DATA SUPPLIED:
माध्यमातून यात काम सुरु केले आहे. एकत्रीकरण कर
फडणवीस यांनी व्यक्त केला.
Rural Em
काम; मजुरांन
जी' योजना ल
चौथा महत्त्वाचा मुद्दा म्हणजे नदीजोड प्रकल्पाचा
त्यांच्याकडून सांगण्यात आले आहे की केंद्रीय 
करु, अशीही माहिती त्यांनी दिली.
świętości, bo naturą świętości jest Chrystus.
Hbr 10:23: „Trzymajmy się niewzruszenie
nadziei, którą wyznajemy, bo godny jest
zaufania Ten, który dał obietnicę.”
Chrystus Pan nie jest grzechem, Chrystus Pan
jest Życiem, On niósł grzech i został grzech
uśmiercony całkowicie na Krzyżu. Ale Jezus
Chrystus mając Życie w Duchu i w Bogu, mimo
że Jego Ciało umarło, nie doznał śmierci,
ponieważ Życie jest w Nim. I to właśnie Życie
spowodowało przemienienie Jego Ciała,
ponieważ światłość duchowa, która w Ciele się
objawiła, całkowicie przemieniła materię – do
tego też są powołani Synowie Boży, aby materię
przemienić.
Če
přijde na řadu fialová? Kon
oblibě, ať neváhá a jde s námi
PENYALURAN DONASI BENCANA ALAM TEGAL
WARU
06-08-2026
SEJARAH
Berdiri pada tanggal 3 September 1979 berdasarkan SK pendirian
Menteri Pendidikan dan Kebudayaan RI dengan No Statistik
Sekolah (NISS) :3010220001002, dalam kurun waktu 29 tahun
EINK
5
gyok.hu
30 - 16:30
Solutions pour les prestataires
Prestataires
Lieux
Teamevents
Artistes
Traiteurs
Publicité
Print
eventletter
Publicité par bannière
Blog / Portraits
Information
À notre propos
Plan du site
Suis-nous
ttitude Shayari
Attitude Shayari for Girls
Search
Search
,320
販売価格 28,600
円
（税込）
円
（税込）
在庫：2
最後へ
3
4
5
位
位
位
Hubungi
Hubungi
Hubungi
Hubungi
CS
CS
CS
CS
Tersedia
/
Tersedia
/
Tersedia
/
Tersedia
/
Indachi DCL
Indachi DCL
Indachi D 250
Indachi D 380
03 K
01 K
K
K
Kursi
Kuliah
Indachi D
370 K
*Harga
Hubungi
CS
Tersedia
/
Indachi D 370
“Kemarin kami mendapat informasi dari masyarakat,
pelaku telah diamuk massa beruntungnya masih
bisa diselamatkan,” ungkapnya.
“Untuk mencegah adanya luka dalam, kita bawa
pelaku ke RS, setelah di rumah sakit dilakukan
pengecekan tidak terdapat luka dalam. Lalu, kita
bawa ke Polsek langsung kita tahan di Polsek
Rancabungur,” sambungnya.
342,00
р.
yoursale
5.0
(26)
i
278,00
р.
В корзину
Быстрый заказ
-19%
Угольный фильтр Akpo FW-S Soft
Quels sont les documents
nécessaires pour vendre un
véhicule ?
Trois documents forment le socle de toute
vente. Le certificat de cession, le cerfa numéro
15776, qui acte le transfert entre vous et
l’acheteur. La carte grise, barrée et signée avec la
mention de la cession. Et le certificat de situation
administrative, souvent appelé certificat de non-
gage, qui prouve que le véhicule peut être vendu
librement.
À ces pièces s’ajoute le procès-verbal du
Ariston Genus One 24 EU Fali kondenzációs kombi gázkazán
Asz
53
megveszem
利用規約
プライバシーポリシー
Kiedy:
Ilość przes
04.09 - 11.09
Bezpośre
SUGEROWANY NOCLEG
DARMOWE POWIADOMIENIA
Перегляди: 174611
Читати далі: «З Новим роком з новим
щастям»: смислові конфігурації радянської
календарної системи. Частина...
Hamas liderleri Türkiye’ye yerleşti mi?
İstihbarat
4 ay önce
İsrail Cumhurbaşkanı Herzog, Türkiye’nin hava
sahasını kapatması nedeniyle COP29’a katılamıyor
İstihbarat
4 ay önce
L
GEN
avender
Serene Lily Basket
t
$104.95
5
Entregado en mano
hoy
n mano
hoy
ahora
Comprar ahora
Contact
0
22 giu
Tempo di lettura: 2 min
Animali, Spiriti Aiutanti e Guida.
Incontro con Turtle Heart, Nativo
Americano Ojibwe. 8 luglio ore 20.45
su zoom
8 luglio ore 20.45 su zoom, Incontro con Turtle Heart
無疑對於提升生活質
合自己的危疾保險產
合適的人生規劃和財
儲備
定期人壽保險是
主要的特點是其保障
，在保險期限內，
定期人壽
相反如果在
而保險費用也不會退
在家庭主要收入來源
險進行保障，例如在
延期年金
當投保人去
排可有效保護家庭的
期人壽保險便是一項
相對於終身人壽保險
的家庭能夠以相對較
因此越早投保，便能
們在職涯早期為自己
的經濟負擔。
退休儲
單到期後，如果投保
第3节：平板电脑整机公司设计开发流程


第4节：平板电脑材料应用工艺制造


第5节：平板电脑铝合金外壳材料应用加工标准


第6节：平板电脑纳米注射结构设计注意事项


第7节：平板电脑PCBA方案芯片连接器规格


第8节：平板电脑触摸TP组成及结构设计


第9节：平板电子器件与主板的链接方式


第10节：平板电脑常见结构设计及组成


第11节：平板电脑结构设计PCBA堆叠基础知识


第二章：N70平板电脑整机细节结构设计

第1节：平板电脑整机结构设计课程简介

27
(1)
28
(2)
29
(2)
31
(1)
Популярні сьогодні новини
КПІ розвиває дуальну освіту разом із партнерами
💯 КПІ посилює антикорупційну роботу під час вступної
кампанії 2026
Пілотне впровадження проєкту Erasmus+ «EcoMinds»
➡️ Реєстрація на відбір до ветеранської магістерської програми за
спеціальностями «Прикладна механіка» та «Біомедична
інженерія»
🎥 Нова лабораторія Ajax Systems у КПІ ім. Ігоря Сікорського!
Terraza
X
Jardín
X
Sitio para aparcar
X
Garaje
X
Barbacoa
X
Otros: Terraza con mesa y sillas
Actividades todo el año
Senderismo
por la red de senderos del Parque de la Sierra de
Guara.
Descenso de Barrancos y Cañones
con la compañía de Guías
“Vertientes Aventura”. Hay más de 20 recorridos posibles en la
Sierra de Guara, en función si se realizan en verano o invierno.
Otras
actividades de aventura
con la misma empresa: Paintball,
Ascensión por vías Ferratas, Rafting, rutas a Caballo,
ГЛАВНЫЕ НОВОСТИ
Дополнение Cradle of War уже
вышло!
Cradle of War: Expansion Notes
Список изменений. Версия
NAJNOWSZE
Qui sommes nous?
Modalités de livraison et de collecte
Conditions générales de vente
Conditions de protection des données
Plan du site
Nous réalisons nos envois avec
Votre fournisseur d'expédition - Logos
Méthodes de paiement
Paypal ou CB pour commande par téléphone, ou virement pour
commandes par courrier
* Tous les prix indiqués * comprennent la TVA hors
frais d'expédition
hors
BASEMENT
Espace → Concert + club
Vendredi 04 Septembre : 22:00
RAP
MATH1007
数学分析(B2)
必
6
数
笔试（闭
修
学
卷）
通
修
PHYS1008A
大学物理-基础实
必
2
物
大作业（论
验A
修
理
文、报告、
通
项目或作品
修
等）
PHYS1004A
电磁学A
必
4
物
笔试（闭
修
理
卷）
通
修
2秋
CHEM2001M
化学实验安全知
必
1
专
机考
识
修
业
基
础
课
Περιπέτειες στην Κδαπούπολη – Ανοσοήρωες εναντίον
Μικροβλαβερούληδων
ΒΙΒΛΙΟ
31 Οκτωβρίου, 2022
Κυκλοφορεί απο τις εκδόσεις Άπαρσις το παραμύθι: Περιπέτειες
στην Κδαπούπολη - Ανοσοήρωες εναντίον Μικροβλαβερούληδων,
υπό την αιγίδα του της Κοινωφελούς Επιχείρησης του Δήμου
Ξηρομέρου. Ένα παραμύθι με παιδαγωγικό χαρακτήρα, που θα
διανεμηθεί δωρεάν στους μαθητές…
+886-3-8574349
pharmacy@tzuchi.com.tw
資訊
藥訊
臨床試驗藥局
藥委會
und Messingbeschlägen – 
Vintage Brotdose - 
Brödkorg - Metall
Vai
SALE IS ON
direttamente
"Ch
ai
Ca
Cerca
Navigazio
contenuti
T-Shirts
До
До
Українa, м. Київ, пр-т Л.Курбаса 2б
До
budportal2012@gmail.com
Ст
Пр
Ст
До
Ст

TASK BRIEF:
Copy, from the material above, each line in which the string "Κδαπούπολη" occurs.

ANSWER SECTION:
Περιπέτειες στην Κδαπούπολη – Ανοσοήρωες εναντίον
στην Κδαπούπολη - Ανοσοήρωες εναντίον Μικροβλαβερούληδων,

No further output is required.